The first throw fell short. A boulder as large as a man’s torso whumped into the canal, jetting up a column of white water. Short, but close enough for them to feel the sting of the spray on their faces. The ripples reached the Sib and set her rocking. The next shot was closer. The mudjhik was finding its range.

‘Shit,’ said Lom and turned the boat again.

As soon as the boat started heading downstream, the mudjhik halted its bombardment and went back to pacing them along the embankment.

‘It’s herding us,’ said Lom. ‘It could sink us anytime, but it wants to get in close.’

I will not let you touch her . Weak as he was, he tried to force the thought towards the mudjhik, against the flow of its onslaught. I will bring you down.
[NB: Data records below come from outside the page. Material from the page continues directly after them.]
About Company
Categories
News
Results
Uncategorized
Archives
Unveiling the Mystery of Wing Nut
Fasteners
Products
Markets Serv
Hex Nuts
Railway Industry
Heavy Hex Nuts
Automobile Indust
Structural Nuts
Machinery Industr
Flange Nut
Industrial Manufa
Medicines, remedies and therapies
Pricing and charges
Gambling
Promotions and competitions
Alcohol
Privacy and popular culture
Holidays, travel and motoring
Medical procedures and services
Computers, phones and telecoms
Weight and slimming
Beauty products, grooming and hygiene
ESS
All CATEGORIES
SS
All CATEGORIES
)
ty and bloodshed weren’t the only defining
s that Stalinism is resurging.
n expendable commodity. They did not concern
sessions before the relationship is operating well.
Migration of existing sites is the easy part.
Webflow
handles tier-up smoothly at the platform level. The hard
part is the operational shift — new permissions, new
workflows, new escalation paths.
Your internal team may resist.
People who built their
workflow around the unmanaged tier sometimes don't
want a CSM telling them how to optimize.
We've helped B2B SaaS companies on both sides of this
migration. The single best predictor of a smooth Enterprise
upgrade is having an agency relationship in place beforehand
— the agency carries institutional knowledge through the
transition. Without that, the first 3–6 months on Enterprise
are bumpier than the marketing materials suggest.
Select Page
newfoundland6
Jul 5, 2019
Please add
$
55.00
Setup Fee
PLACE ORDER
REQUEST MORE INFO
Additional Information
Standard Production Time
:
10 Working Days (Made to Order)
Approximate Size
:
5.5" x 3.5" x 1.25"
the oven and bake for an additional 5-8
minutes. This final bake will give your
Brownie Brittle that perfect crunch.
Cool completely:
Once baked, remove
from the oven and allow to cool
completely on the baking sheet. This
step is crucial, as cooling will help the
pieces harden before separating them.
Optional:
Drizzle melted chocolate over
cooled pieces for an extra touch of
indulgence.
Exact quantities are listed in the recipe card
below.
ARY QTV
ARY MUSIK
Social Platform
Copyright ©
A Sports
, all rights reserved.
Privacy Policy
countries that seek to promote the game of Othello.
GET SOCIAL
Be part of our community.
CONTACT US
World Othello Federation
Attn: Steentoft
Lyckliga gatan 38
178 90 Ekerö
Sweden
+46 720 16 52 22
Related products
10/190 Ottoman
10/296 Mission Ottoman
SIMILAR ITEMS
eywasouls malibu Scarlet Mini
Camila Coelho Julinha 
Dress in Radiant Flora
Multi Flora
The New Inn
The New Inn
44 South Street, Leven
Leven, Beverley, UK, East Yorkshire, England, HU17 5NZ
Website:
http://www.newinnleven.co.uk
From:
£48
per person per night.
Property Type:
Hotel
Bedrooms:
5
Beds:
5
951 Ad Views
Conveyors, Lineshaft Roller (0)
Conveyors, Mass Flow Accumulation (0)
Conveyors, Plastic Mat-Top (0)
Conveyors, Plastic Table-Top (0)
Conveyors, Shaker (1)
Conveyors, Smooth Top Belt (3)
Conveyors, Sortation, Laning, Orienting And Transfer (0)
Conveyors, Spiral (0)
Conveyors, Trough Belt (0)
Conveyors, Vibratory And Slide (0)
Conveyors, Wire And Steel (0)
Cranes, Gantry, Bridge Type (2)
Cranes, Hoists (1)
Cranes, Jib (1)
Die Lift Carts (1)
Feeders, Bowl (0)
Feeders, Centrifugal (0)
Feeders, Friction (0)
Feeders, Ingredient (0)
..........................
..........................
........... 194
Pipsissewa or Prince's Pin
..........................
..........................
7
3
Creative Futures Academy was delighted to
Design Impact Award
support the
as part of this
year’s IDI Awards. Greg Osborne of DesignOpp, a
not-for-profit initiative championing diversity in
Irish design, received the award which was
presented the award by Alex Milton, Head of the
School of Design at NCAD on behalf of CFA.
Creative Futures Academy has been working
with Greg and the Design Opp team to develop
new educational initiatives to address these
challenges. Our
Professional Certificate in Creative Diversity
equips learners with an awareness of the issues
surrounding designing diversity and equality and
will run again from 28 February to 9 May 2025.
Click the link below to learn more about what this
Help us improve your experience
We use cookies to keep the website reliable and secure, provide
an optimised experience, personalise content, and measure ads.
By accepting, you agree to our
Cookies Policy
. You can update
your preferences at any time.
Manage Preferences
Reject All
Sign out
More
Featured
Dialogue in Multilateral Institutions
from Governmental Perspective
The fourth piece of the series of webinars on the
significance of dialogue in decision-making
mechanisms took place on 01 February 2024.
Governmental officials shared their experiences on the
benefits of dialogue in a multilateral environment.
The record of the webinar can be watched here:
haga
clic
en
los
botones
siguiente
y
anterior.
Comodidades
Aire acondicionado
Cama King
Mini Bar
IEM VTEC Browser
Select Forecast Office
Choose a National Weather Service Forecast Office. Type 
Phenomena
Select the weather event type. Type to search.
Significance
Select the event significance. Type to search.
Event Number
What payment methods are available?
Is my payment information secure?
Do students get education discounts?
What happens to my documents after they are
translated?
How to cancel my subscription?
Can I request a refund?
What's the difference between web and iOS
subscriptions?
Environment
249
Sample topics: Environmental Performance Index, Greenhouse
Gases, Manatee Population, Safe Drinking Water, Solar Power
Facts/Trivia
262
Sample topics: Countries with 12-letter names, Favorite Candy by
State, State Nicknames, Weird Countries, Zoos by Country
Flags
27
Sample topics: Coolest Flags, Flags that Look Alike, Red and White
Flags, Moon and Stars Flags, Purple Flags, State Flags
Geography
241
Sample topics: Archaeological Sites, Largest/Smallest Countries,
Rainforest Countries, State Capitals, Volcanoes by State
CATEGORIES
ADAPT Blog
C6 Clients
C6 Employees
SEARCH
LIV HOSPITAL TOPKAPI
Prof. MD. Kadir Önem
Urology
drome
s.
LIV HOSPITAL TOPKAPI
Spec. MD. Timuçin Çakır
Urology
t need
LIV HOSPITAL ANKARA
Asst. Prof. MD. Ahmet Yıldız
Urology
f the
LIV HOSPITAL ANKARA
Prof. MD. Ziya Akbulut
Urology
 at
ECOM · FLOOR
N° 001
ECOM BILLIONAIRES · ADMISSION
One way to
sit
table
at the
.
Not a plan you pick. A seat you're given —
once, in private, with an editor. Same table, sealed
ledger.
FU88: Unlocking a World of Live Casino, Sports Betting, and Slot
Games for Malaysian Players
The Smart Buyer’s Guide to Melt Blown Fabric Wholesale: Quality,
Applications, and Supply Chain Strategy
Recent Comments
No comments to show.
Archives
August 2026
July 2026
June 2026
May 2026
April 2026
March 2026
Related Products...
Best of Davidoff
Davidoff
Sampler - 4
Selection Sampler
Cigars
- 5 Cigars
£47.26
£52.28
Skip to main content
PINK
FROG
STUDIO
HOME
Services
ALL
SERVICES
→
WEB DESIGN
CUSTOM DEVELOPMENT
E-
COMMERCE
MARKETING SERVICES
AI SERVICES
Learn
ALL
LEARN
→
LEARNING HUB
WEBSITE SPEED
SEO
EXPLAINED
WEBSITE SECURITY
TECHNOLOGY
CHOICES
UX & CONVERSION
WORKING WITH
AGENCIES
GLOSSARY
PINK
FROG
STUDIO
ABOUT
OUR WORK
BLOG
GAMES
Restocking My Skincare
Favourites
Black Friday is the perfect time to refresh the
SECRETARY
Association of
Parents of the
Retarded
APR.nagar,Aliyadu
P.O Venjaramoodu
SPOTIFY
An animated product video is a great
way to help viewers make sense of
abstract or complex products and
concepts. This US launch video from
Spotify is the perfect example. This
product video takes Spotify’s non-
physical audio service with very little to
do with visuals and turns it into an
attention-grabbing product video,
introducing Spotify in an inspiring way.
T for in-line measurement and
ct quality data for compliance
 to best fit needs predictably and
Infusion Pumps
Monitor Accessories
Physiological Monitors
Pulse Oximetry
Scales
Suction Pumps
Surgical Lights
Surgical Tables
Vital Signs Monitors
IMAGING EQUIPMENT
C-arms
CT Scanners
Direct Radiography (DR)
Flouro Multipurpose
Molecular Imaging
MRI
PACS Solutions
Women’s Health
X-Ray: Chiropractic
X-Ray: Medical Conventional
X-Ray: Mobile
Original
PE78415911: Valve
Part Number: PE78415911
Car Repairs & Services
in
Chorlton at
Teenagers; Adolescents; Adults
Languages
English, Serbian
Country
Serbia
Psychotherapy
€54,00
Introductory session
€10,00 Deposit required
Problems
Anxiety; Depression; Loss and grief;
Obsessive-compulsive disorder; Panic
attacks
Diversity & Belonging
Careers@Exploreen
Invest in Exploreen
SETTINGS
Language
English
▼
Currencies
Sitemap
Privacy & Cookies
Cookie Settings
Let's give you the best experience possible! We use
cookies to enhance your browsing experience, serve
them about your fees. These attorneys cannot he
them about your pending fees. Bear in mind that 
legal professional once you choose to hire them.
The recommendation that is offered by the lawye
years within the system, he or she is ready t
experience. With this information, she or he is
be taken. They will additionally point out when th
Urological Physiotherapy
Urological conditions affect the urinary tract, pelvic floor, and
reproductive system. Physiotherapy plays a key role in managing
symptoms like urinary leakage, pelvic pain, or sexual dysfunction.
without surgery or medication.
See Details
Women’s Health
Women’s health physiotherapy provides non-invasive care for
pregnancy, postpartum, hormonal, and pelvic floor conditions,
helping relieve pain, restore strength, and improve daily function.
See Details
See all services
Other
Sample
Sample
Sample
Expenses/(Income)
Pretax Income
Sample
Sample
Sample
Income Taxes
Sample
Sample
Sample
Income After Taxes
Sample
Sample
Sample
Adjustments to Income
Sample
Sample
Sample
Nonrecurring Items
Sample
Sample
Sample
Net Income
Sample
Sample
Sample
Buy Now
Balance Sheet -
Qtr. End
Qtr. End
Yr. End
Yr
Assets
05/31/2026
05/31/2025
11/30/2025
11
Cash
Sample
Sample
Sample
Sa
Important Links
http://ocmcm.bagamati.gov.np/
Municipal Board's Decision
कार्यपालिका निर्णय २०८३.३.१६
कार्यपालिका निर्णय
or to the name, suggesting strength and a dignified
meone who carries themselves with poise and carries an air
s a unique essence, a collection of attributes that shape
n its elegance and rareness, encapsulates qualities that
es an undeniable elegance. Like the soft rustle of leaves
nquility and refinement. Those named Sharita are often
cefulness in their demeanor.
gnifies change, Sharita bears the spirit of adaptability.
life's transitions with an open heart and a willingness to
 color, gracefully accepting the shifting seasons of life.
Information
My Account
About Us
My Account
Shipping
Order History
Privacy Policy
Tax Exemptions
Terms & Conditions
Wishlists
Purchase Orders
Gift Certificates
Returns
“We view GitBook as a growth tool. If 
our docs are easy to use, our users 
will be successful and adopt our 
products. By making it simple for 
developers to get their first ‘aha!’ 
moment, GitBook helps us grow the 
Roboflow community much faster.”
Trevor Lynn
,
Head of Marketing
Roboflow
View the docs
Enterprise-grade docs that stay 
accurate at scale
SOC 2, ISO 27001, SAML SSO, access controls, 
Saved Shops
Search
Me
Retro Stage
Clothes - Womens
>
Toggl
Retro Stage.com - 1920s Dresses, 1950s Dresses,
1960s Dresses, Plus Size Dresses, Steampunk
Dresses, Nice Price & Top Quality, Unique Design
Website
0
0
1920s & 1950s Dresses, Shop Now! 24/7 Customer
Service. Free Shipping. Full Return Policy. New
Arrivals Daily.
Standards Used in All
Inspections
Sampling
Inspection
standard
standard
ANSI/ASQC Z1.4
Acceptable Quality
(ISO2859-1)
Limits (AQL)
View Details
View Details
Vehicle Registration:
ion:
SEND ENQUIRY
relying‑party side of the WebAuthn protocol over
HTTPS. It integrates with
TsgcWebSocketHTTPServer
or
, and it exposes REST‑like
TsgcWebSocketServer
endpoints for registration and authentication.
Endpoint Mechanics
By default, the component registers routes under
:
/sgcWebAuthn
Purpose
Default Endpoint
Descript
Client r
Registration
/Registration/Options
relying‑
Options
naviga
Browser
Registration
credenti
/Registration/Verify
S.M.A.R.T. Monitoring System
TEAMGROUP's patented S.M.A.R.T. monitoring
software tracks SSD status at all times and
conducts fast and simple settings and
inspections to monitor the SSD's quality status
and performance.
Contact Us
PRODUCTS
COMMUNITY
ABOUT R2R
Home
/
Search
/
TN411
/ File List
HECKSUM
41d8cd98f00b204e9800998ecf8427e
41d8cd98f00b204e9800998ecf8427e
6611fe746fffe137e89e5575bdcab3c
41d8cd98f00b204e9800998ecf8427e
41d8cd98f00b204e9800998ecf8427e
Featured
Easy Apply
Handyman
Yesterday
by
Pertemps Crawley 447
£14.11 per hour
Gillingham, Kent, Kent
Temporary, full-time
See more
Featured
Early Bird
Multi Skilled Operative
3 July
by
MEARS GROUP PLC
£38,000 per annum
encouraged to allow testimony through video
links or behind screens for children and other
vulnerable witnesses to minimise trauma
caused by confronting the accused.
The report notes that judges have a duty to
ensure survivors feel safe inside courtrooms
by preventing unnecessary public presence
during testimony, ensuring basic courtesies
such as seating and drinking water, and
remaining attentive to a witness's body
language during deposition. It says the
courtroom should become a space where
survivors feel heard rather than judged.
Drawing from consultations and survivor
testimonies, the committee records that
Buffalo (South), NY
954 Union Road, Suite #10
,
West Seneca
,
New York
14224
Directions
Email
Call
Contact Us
They heard the sea gate before they saw it. The light was failing. Twilight brought sharp fresh squalls of sleet off the sea. There were gulls now, wheeling inland to roost. The Ship Canal swung round the shoulder of a small hill and narrowed, channelling the flow of the Mir in flood into a bottleneck of concrete, and ahead of them rose the great barrier. On one side, the left as they approached it, were the lock gates themselves, three ship-breadths wide, and to the right a roar of gushing water hidden in a cloud of spray. The grand new hydroelectric turbine, turning the pressure of water into power to light the streets of Mirgorod.